What I do remember, though, was being handed Nicholson Baker’s writing sample. It was twenty-six pages long and I thought, Oh, good Lord. I imagined that it was going to be an obvious attempt at suck-up-ery, that this Nicholson Baker, whoever he was, thought that twenty-six pages was his sure-fire route to an ‘A’.

I don’t remember what he wrote. I just remember that on page six, I looked up and said to my boyfriend, Oh, my God.

I don’t recall how the story was critiqued. I think Christopher Davis knew that he was in the presence of greatness. Nobody said much, except another Haverford student who made an ass out of himself by saying that the story “took too long to get going.” (There is one of these in every writers’ critique group I have ever been in.) Nicholson Baker didn’t say a word. He nodded and made a few notes.
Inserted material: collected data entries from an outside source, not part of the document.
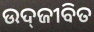
ଉଦ୍‍ଜୀବିତ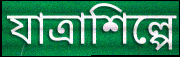
যাত্রাশিল্পে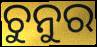
ଚୁନୁର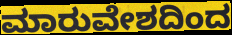
ಮಾರುವೇಶದಿಂದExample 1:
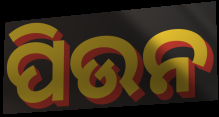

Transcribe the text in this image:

ପିଉନ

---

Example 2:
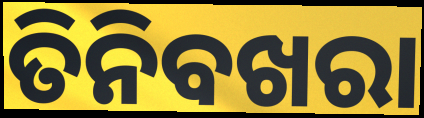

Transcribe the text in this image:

ତିନିବଖରା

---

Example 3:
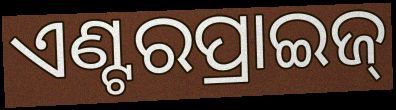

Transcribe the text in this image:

ଏଣ୍ଟରପ୍ରାଇଜ୍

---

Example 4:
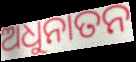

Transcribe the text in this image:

ଅଧୁନାତନ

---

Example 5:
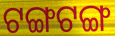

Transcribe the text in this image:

ଟଙ୍ଗଟଙ୍ଗ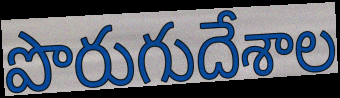
పొరుగుదేశాల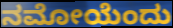
ನಮೋಯೆಂದು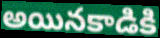
అయినకాడికి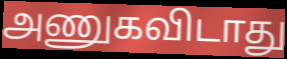
அணுகவிடாதுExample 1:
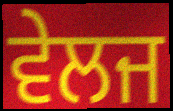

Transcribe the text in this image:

ਵੇਲਜ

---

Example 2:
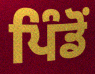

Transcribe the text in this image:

ਪਿੰਡੋਂ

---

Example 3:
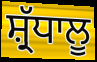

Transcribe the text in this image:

ਸ਼੍ਰੱਧਾਲੂ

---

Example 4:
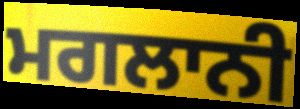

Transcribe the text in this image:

ਮਗਲਾਨੀ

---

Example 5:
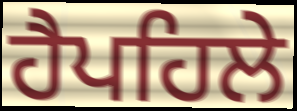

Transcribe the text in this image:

ਹੈਪਹਿਲੇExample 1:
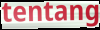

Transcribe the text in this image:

tentang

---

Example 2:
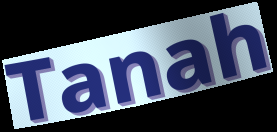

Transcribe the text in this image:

Tanah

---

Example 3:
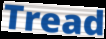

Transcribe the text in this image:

Tread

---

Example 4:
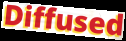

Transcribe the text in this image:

Diffused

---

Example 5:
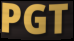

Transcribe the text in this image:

PGTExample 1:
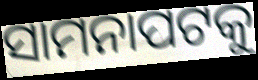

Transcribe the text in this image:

ସାମନାପଟକୁ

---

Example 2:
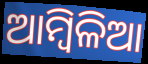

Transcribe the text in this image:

ଆମ୍ୱିଳିଆ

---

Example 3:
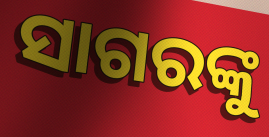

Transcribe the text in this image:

ସାଗରଙ୍କୁ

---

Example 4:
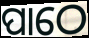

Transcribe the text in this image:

ପାଠେ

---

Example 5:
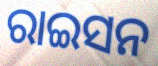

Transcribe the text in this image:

ରାଇସନ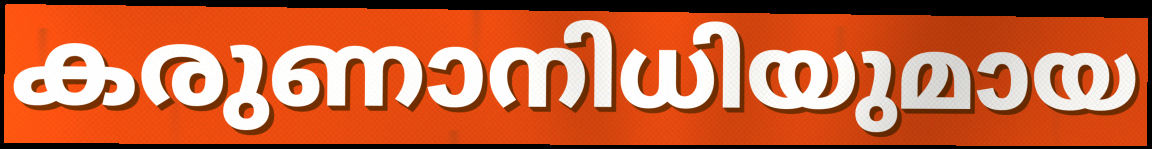
കരുണാനിധിയുമായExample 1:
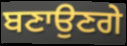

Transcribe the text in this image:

ਬਣਾਉਣਗੇ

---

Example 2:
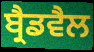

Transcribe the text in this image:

ਬ੍ਰੈਡਵੈਲ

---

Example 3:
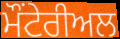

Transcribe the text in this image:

ਮੌਂਟੇਰੀਅਲ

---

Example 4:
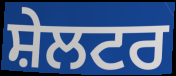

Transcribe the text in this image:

ਸ਼ੇਲਟਰ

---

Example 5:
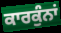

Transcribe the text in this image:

ਕਾਰਕੁੰਨਾਂ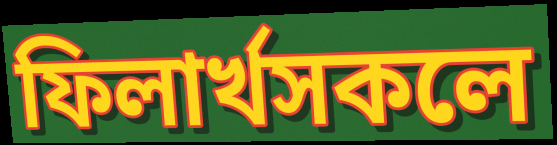
ফিলাৰ্খসকলে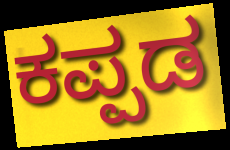
ಕಪ್ಪಡ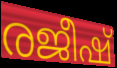
രജീഷ്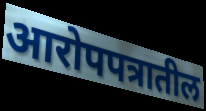
आरोपपत्रातीलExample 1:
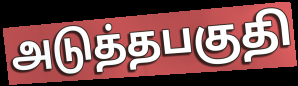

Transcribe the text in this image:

அடுத்தபகுதி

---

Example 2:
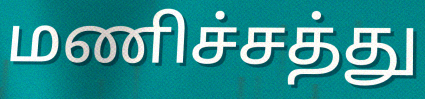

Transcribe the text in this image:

மணிச்சத்து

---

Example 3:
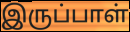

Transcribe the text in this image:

இருப்பாள்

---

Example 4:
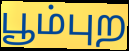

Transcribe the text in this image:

பூம்புற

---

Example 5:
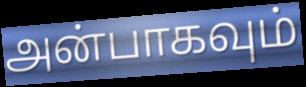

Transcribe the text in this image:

அன்பாகவும்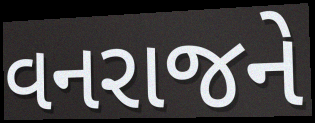
વનરાજને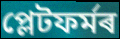
প্লেটফৰ্মৰ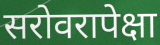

After class, I went over to him and babbled something about how he was a genius. He smiled politely and said, “Thanks very much.” In that instant, I knew that Nicholson Baker was destined to travel in circles different from those I would inhabit. He was already a grownup, albeit with talents and sensibilities very few grownups possess. I knew that I wanted to be a writer; I knew that I was probably good enough to become one. But I also knew that I would never approach the deft, sure-handed brilliance that Nicholson Baker effortlessly commanded at the age of twenty.

It’s okay. I’ve accepted it.

Some people are just that good. And what I learned by being in class with Nicholson Baker is that most of us are not. Most of us have to work really, really hard and be very, very lucky.

And isn’t that just the greatest name for a writer? How did his parents know?